Padahal kesalahannya, terbilang tidak fatal. Semisal didenda Rp 50 ribu karena tak memakai masker yang beli di pabrik. Denda yang sama juga diterapkan karena membeli makanan diluar pabrik. Sehingga gaji sebesar Rp 900 ribu per 2 minggu itu, terpotong hingga Rp 300 ribu.

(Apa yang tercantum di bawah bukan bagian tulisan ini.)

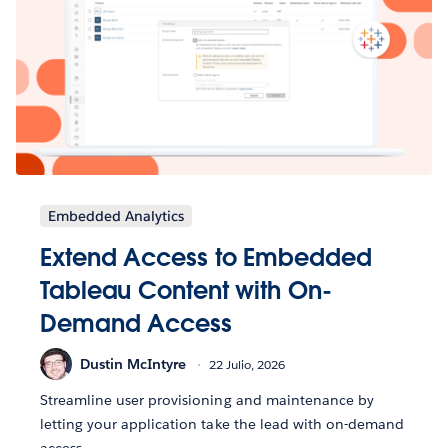
Embedded Analytics
Extend Access to Embedded
Tableau Content with On-
Demand Access
Dustin McIntyre
22 Julio, 2026
Streamline user provisioning and maintenance by
letting your application take the lead with on-demand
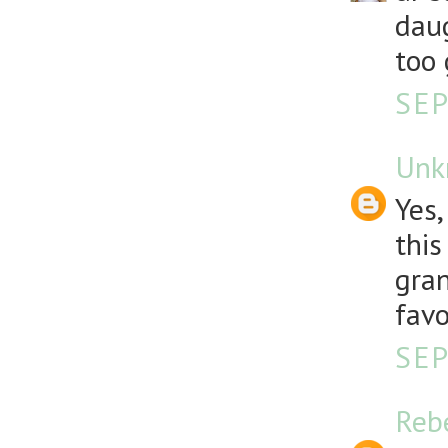
daug
too 
SEP
Unk
Yes,
this
gran
favo
SEP
Reb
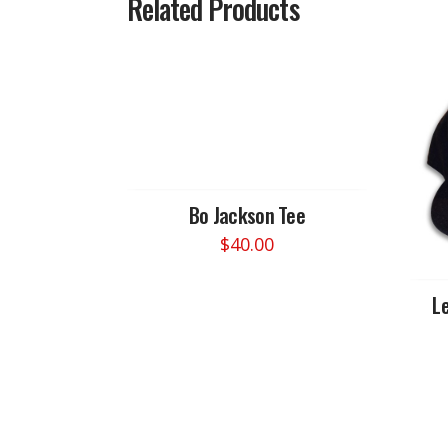
Related Products
Bo Jackson Tee
$
40.00
This
product
Le
has
multiple
variants.
The
options
may
be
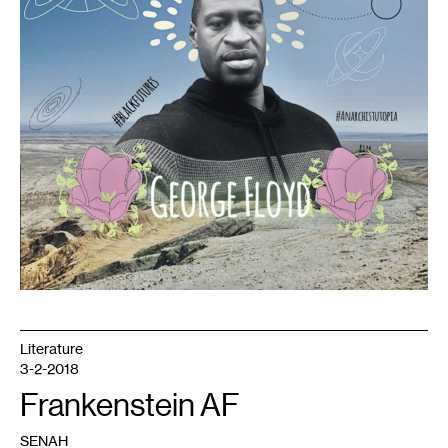
Literature
3-2-2018
Frankenstein AF
SENAH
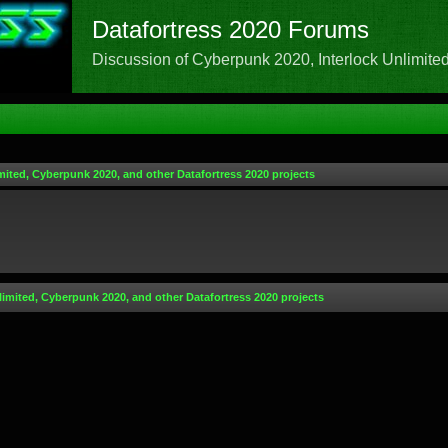
Datafortress 2020 Forums
Discussion of Cyberpunk 2020, Interlock Unlimited,
mited, Cyberpunk 2020, and other Datafortress 2020 projects
limited, Cyberpunk 2020, and other Datafortress 2020 projects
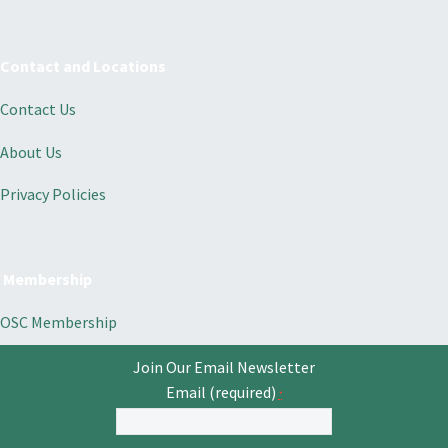
Contact and Locations
Contact Us
About Us
Privacy Policies
Membership
OSC Membership
Join Our Email Newsletter
Email (required)
*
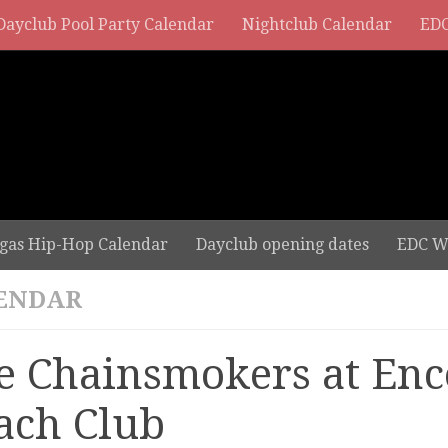
Dayclub Pool Party Calendar
Nightclub Calendar
EDC
gas Hip-Hop Calendar
Dayclub opening dates
EDC W
ENDAR
e Chainsmokers at Enc
ach Club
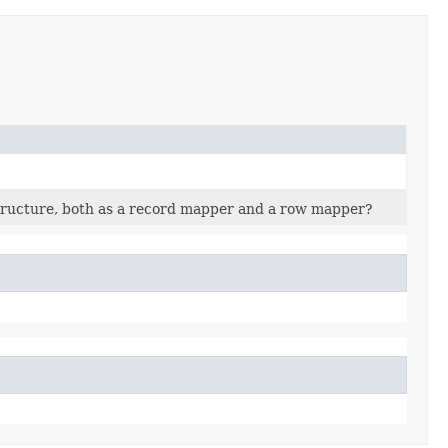
structure, both as a record mapper and a row mapper?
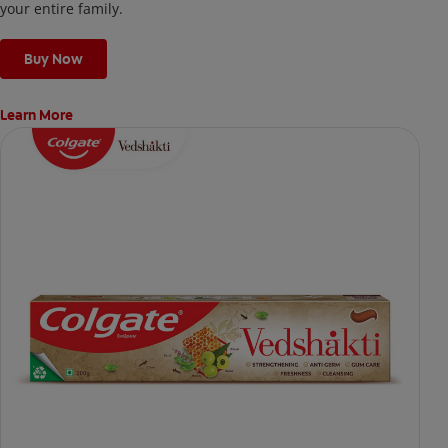
your entire family.
Buy Now
Learn More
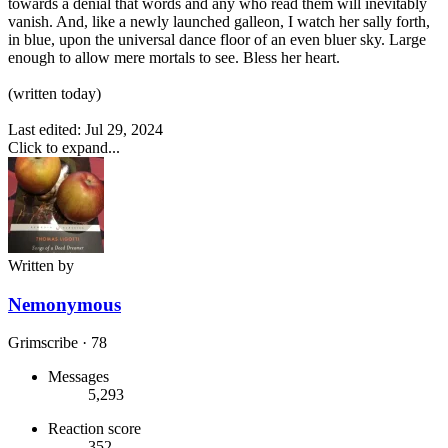
towards a denial that words and any who read them will inevitably
vanish. And, like a newly launched galleon, I watch her sally forth,
in blue, upon the universal dance floor of an even bluer sky. Large
enough to allow mere mortals to see. Bless her heart.
(written today)
Last edited:
Jul 29, 2024
Click to expand...
Written by
Nemonymous
Grimscribe
·
78
Messages
5,293
Reaction score
352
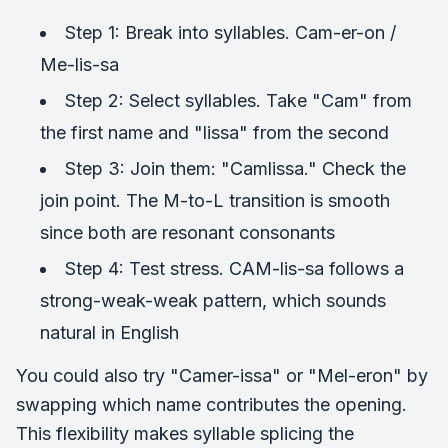
Step 1: Break into syllables. Cam-er-on /
Me-lis-sa
Step 2: Select syllables. Take "Cam" from
the first name and "lissa" from the second
Step 3: Join them: "Camlissa." Check the
join point. The M-to-L transition is smooth
since both are resonant consonants
Step 4: Test stress. CAM-lis-sa follows a
strong-weak-weak pattern, which sounds
natural in English
You could also try "Camer-issa" or "Mel-eron" by
swapping which name contributes the opening.
This flexibility makes syllable splicing the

Ia menuturkan tak hanya dirinya yang terkena aturan sepihak itu. Hampir semua karyawan, juga terkena denda Rp 50 ribu karena kesalahan yang tak wajar. “Banyak yang didenda dengan kesalahan yang tak wajar. Kalau tidak mau bayar diiancam akan diberhentikan. Sehingga saya memilih mengundurkan diri, karena sudah tidak kuat,” kata Minati.

Sementara itu, Roy Amran menuturkan, pihak perusahaan akan dipanggil, terkait pengaduan Minati. Dewan akan melakukan hearing dengan perusahaan yang terletak di jalan KH. Hasan Genggong, Kelurahan Sumber Taman, Kecamatan Wonoasih itu.

“Kami akan memanggil pihak PT. SKI untuk melakukan hearing terkait pengaduan ini, kalau perlu kita akan melakukan sidak ke perusahaan tersebut.” kata politisi partai Nasdem itu.

Di sisi lain, pihak perusahaan enggan memberikan keterangan saat dikonfirmasi terkait aduan mantan karyawan tersebut. Sejumlah awak media yang mencoba bertemu dengan pihak manajemen, tidak diperkenankan masuk oleh petugas keamanan, dengan alasan, saat itu memasuki waktu istirahat. (fng/saw)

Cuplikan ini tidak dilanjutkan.